Besides producing, arranging or working as a session musician on recordings by a variety of acts, including Taiwanese singer Tracy Huang, he was also composing more, thanks to the growing demand on local Indian television for home-grown music.

In the early 1990s, he started travelling regularly to and from Chennai and Singapore for music projects. He worked with Indian industry stalwarts such as Rahman, who achieved international fame with his soundtrack to the acclaimed 2009 film Slumdog Millionaire. The two became good friends and Raffee would sometimes stay over at Rahman's house when he was in Chennai.

But unlike his brothers Bashir, who had based himself in Chennai much earlier, and Noor, who toured regularly with regional stars such as Jacky Cheung and A*mei, Raffee could do only short overseas trips.
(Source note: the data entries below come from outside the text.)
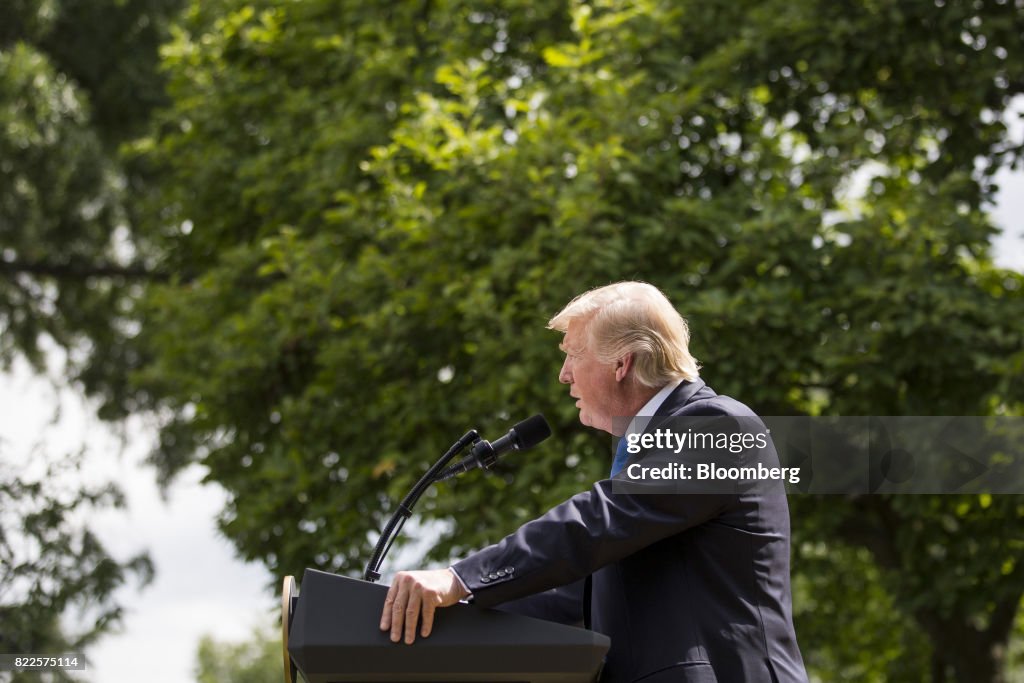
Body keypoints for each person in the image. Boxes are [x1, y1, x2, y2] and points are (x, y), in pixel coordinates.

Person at [379, 281, 808, 683]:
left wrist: (460, 578)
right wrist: (439, 610)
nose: (564, 374)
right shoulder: (651, 452)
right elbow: (574, 590)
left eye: (573, 354)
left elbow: (595, 522)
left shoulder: (718, 426)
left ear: (622, 362)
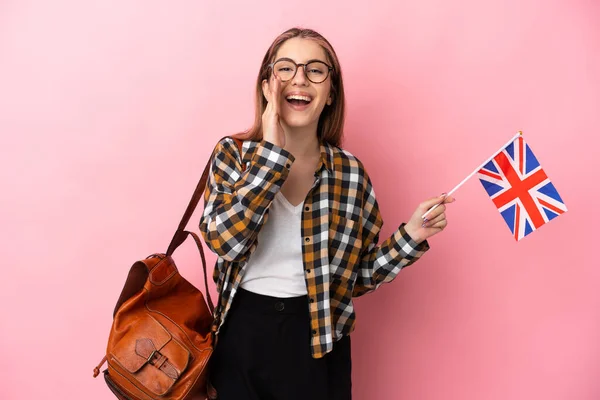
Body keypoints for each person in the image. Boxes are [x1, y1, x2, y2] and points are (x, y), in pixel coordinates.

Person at [198, 27, 454, 400]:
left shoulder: (350, 173)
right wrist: (271, 153)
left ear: (331, 92)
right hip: (240, 335)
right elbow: (225, 243)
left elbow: (357, 278)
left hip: (319, 341)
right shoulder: (233, 155)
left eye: (315, 70)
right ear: (267, 84)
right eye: (285, 68)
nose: (299, 79)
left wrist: (410, 237)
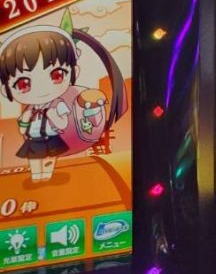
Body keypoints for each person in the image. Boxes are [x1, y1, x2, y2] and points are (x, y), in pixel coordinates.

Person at [0, 13, 126, 182]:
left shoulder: (59, 104)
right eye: (23, 84)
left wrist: (54, 117)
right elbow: (22, 130)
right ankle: (37, 176)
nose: (42, 89)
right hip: (34, 138)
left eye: (57, 75)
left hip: (52, 137)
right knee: (34, 159)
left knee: (50, 157)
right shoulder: (30, 109)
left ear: (74, 72)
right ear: (5, 89)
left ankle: (47, 175)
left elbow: (62, 124)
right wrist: (24, 121)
As the eldest, he was responsible for taking care of their ageing parents.

In 2004, he finally moved to Chennai, four years after their father died of cancer. It was not an easy decision, especially since his mother was also suffering from a stroke. But by then, Noor had returned to Singapore to take over caring for their mother. She died earlier this year after a triple stroke.

Raffee's wife from his second marriage in 2003, Ms Maheswari Rani, a lawyer who also sang semi-professionally, left her job to live with him in the Indian city.

In 2010, he returned to Singapore to take care of his ailing mother and to let his wife resume her legal career. "She has always been very supportive of my musical career, but I wanted her to revive her own career in law before she loses touch."

She now runs her own practice, Ramana Law Corporation. The couple live simply and are renting a three-room HDB flat in Ang Mo Kio.

His two sons, aged 28 and 25, from his first marriage which lasted from 1985 to 2000, are living with their mother. Both inherited his love for music although they are not musicians. The older one works in the graphic design industry while the younger son works in finance.

Raffee himself still has a lot of new music in him and intends to work on music projects in India and Singapore.

"I'd like to leave behind a legacy of my music. And I hope to pass on whatever I've learnt to the next generation and instil in it the love for music and new ideas."